Parametric surfaces: a simple introduction to visualization

Parametric surfaces are particularly handy if you are unable to find any data to play with right away. Parametric surfaces are surfaces parametrized typically by 2 variables, u and v. VTK has a bunch of classes that let users explore Parametric surfaces. This functionality is also available in Mayavi. The data is a 2D surface embedded in 3D. Scalar data is also available on the surface. More details on parametric surfaces in VTK may be obtained from Andrew Maclean’s Parametric Surfaces document.

  1. After starting mayavi2, create a simple Parametric surface source by selecting File->Load data->Create Parametric Surface source. Once you create the data, you will see a new node on the Mayavi tree view on the left that says ParametricSurface. Note that you will not see anything visualized on the TVTK scene yet.

    You can modify the nature of the parametric surface by clicking on the node for the ParametricSurface source object.

  2. To see an outline (a box) of the data, navigate to the Visualize->Modules menu item and select the Outline module. You can also right-click on the ParametricSurface node to bring up a context menu and select Add Module->Surface. You will immediately see a wireframe cube on the TVTK scene. You should also see two new nodes on the tree view, one called Colors and legends and one underneath that called Outline.

  3. You can change properties of the outline displayed by clicking on the Outline node on the left. This will create an object editor window on left bottom of the window (the object editor tab) below the tree view. Play with the settings here and look at the results. For example, to change the color of the outline box modify the value in the color field. If you double-click a node on the left it will pop up an editor dialog rather than show it in the embedded object editor.

  4. To navigate the scene look at the section on Interaction with the scene section for more details.
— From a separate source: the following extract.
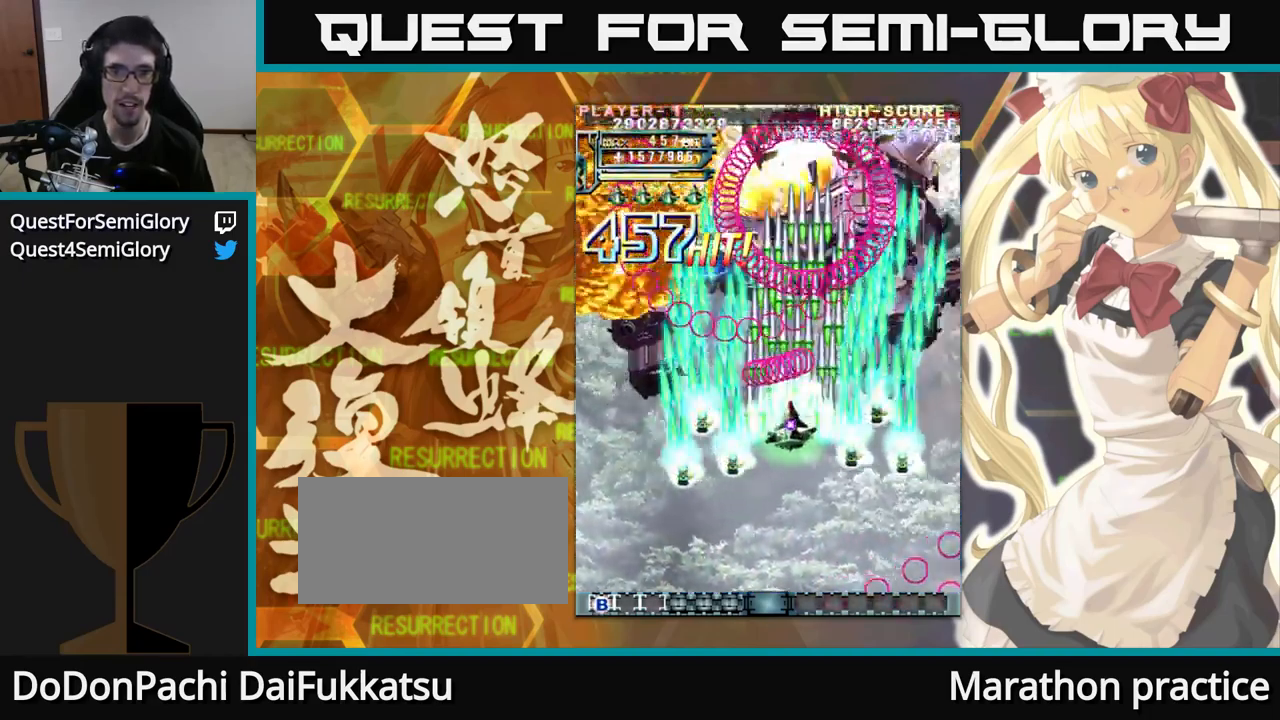
{"buttons": [], "left_stick": "up", "events": []}
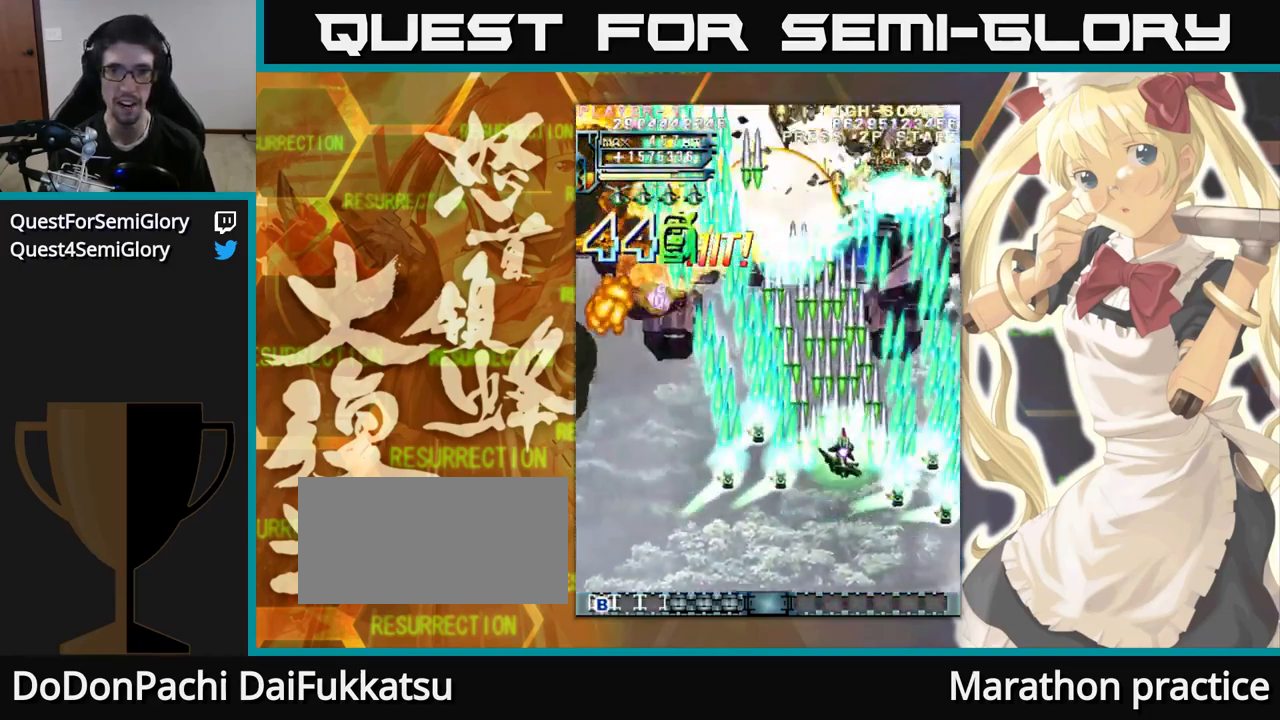
{"buttons": [], "left_stick": "up", "events": []}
Experiment with these.

  5. To view the actual surface create a Surface module by selecting Visualize->Modules->Surface. You can show contours of the scalar data on this surface by clicking on the Surface node on the left and switching on the Enable contours check-box.

  6. To view the color legend (used to map scalar values to colors), click on the Modules node on the tree view. Then, on the ‘Scalar LUT’ tab, activate the Show scalar bar check-box. This will show you a legend on the TVTK scene. The legend can be moved around on the scene by clicking on it and dragging it. It can also be resized by clicking and dragging on its edges. You can change the nature of the color-mapping by choosing among different lookup tables on the object editor.

  7. You can add as many modules as you like. Not all modules make sense for all data. Mayavi does not yet grey out (or disable) menu items and options if they are invalid for the particular data chosen. This will be implemented in the future. However making a mistake should not in general be disastrous, so go ahead and experiment.

  8. You may add as many data sources as you like. It is possible to view two different parametric surfaces on the same scene by selecting the scene node and then loading another parametric surface source. Whether this makes sense or not is up to the user. You may also create as many scenes you want to and view anything in those. You can cut/paste/copy sources and modules between any nodes on the tree view using the right click options.

  9. To delete the Outline module say, right click on the Outline node and select the Delete option. You may also want to experiment with the other options.

  10. You can save the rendered visualization to a variety of file formats using the File->Save Scene As menu.

  11. The visualization may itself be saved out to a file via the File->Save Visualization menu and reloaded using the Load visualization menu.

Shown below is example visualization made using the parametric source. Note that the positioning of the different surfaces were effected by moving the actors on screen using the actor mode of the scene via the ‘a’ key. For more details on this see the section on Interaction with the scene.

Sample visualization using parametric surfaces.